CBC News – Kathleen Harris
Lift ‘devastating’ loan burdens for refugees, advocates urge Liberal government – After fleeing conflict and persecution, refugees face debts that add stress, split families

How to make life that more difficult to refugees who have nothing and brought nothing but the clothes on their backs?  Have them pay for the air travel to Canada from the refugee camps.  While the feds waived the cost for the 25,000 Syrians and are promising to look at the issue of those costs for other refugees, the feds are refusing to make any adjustment at this time.  Janet Dench, executive director of the Canadian Council for Refugees, called the burden of debt “devastating” saying that the pressure of the debt often leads to sacrificing re-settlement practices such as language training in favour of work to pay back.

Toronto Star – Penny Collenette
The news that is not fit to print

Collenette, a law professor at University of Ottawa, offers a reflection on the role of the public media in the light of the decline of the large news print outlets, the replacement of main stream media with Facebook and Twitter, the invasion of privacy reported by 10 Quebec journalist by police, and the extraordinary rise in “fake news.”  Says Collenette:  “In an era of “clickbait,” “false news” and outrageous tweets, we must accept that all the news is not fit to print.”  Or even to re-broadcast!   Related article: Toronto Star – Robin Sears  Are we on the verge of another revolution?   Related article: Globe and Mail – Tabitha Southey   The problem with fake news is not supply. It’s demand

Toronto Star – Jesse McLean
‘Eroded’ controls lead to more guns on streets: expert

There has been a 50% increase in the number of restricted guns in the last five years in Canada.  Further, once a person has a firearms license, he or she can purchase as many guns as they wish and the practice of re-selling the guns for profit is a growing business.  Bill C-42 (June 2015) reduced the role of the Chief Firearms Officer to refuse gun licences.  Critics want the authority to decline licences restored.    Related article: Toronto Star – Betsy Powell   Toronto police memo flags surge in domestic handgun trafficking

Abacus Data – Bruce Anderson & David Coletto
What keeps us awake: Top national issues

This article may well be helpful in the light of the confusion around the issues in the most recent US election.  The national survey was conducted on-line and ranks the issues according to regions and gender.  The leader on national issues is general economic conditions with 34% nation-wide, 27% in BC and 47% in Alberta.

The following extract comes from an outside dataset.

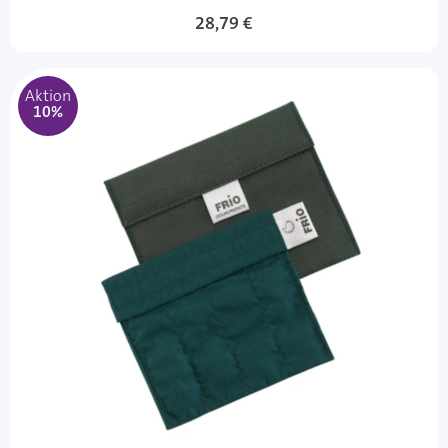
Sonderangebot
28,79 €
Aktion
10%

Toronto Star – Matthew Gourlay
Trump election turns back the clock on justice reform

Gourlay, a Canadian criminal defense lawyer, recites the Trump support for the capital punishment of five youths – the Central Park Five – four Black and one Hispanic, for a crime they did not commit.  Says Gourlay:  “Now it’s saddled with Trump, who rejects not only the cause of racial justice but the very mindset of fact-based inquiry that has given the reform movement bipartisan legs. The forthcoming struggle has a number of fronts and the criminal justice system is one of them.”

Globe and Mail – Patrick White
Ontario ignored warnings on solitary confinement

White cites the previous warnings delivered by various coroner’s inquests over the years about conditions in the cell which held Adam Capay, the most recent victim of solitary in the Thunder Bay Jail.  In 2008, Christopher Coaster died in the same cell where a very hot summer compounded the problems of de-hydration.  “It was horrible,” said Robert McKenzie, a jail sergeant at the time. “He dehydrated to death and boiled to death in there.”  And yet, the cell has been used repeatedly.    Related article:  Globe and Mail Editorial (Nov. 10, 2016)   Ontario has no reasons left to delay its reform of solitary confinement

Globe and Mail – Tavia Grant
United Nations report urges Canada to address gender equality barriers

Every five years the United Nations convenes groups to assess and make recommendations on how to better respond to social issues.  This report from the Committee on the Elimination of Discrimination against Women comments on a wide variety of issues from pay equity to violence against women, especially Indigenous women, and solitary confinement in prison.  The report highlighted in particular the high number of incidents of gender based violence and the failure of many victims even to report the violence.